Now with virtual address 15, which illustrates the exceptional cases.

15 = 3×4 + 3. The physical address is stored at offset 3 of the process's page 3. For P1, page 3's address is stored at PA 4 + 3, which contains -2. The sign bit indicates the page is outside physical memory, which means there will be a hard page fault (a situation the OS handles exceptionally, but not an error). For P2, page 3's address is stored at PA 12 + 3, which some special mechanism (a poison value, an external frame table?) tells us is invalid. This is an error, and gets reported as a segmentation fault.

One last example with VA 7 and P1 to explain offsets:

7 = 1×4 + 3. The physical address is stored at offset 3 of P1's page 1. Page 1 is at PA 8, offset 3 of page 1 is at PA 8+3.

0
votes

I'm assuming the diagram shows the physical memory and physical addresses on the left.

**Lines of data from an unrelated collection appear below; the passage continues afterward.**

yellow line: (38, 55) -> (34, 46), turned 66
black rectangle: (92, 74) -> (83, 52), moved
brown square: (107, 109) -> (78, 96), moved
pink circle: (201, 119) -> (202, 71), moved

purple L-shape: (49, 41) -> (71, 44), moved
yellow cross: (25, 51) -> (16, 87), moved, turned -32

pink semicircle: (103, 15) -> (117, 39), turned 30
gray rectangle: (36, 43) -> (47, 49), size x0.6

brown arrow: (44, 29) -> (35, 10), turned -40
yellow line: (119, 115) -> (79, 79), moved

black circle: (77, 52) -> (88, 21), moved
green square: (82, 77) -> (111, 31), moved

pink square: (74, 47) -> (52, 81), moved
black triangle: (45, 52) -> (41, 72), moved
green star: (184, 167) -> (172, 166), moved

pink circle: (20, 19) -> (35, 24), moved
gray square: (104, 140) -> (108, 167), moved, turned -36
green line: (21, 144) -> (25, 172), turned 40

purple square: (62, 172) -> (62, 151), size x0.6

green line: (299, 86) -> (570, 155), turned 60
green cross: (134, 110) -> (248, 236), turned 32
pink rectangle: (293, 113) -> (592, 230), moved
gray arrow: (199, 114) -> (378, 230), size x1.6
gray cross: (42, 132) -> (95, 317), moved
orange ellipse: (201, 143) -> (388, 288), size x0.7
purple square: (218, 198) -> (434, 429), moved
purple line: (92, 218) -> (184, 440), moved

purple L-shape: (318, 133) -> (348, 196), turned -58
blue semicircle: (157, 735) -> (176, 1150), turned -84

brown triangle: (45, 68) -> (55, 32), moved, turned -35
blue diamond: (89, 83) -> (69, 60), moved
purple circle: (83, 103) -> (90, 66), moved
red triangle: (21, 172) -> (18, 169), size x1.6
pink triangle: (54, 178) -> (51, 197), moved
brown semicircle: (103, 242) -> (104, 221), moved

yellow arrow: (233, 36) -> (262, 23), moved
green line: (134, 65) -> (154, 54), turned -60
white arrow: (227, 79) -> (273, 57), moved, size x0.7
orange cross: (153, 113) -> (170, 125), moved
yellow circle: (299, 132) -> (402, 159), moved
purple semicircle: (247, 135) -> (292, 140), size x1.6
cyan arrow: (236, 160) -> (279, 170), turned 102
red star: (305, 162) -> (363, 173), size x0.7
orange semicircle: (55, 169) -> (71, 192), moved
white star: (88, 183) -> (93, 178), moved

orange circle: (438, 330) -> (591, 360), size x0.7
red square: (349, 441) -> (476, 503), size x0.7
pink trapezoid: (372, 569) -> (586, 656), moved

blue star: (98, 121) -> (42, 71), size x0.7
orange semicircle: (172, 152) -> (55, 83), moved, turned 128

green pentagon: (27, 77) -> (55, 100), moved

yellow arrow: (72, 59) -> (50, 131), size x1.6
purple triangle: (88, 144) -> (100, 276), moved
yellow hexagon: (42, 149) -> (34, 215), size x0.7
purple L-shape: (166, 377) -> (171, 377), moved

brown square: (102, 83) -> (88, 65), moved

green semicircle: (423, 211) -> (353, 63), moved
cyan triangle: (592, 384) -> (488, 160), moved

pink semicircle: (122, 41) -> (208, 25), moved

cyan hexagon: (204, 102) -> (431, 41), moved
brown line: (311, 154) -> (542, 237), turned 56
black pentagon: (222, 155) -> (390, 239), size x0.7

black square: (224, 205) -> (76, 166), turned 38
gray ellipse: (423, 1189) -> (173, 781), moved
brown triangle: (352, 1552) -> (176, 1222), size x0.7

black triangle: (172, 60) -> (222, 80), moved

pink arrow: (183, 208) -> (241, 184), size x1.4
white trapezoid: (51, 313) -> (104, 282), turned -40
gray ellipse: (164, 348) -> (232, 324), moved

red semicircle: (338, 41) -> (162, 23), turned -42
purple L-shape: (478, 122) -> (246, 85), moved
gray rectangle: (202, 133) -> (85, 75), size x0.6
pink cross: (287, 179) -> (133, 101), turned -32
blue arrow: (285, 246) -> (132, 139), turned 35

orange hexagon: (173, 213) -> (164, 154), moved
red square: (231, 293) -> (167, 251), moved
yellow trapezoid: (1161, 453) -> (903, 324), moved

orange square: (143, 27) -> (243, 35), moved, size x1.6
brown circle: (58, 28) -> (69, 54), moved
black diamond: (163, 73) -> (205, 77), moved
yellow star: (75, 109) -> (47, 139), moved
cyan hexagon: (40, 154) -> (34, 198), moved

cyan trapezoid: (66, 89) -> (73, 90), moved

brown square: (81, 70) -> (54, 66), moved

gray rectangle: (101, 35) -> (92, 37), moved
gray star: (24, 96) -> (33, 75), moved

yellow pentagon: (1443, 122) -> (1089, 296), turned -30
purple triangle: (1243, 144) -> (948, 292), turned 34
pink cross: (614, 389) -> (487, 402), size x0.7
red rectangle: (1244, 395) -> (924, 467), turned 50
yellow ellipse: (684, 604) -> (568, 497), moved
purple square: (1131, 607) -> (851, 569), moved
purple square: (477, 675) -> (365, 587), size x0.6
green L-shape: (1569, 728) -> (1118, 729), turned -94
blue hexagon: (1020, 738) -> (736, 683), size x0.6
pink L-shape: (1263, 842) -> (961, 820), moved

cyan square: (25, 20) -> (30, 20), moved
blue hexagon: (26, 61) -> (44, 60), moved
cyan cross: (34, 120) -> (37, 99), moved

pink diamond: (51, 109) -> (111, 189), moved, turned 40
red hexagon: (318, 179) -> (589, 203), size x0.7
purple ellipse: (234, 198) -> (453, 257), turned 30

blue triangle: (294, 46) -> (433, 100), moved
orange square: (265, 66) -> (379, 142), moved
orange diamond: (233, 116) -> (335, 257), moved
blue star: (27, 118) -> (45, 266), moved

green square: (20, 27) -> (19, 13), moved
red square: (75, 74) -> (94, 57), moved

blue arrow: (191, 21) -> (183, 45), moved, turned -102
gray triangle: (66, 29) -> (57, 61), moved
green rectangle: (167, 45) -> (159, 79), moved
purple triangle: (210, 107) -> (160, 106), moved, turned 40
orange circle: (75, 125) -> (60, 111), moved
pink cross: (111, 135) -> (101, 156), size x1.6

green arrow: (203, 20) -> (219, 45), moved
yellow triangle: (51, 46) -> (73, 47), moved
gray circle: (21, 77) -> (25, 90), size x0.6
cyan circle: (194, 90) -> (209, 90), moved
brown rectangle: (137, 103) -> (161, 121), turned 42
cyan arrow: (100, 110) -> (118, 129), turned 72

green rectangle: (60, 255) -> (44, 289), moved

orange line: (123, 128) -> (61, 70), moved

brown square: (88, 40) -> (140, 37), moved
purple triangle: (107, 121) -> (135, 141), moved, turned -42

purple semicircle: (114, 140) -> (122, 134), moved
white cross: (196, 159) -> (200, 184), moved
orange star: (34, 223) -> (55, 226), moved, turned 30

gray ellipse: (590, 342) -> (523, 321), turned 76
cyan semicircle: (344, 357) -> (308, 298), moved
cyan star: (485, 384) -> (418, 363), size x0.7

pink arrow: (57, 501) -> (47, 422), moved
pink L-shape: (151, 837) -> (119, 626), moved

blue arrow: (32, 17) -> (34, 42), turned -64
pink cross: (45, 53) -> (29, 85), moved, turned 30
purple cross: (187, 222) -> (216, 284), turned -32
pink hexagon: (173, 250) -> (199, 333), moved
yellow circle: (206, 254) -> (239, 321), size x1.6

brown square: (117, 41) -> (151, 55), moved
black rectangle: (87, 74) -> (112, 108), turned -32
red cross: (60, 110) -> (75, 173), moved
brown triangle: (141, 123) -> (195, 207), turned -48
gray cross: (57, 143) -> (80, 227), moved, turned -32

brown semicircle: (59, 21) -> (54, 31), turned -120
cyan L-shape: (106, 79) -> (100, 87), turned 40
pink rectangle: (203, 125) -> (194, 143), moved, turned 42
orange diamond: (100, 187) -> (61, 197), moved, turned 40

It wouldn't make sense to let p1 and p2 directly access their own and each other's page tables.

Given that, for virtual address 0 you fetch -45 from page frame 1 for p1 and 0 from page frame 3 for p2.

For VA = 1 you fetch 8 and -12 respectively.

For VA = 4 you fetch nothing because that's outside of the defined page tables for p1 and p2 (that is how I interpret "The size of each page and page table is 4" and "The page table of p1 begins at address 4; the page table of p2 begins at address 12."; if my interpretation is wrong, then the problem statement is incorrect as well). Ditto for the rest of the VAs because they're greater than or equal to 4 and fall outside the defined page tables too.

You can then work out the final answers from here.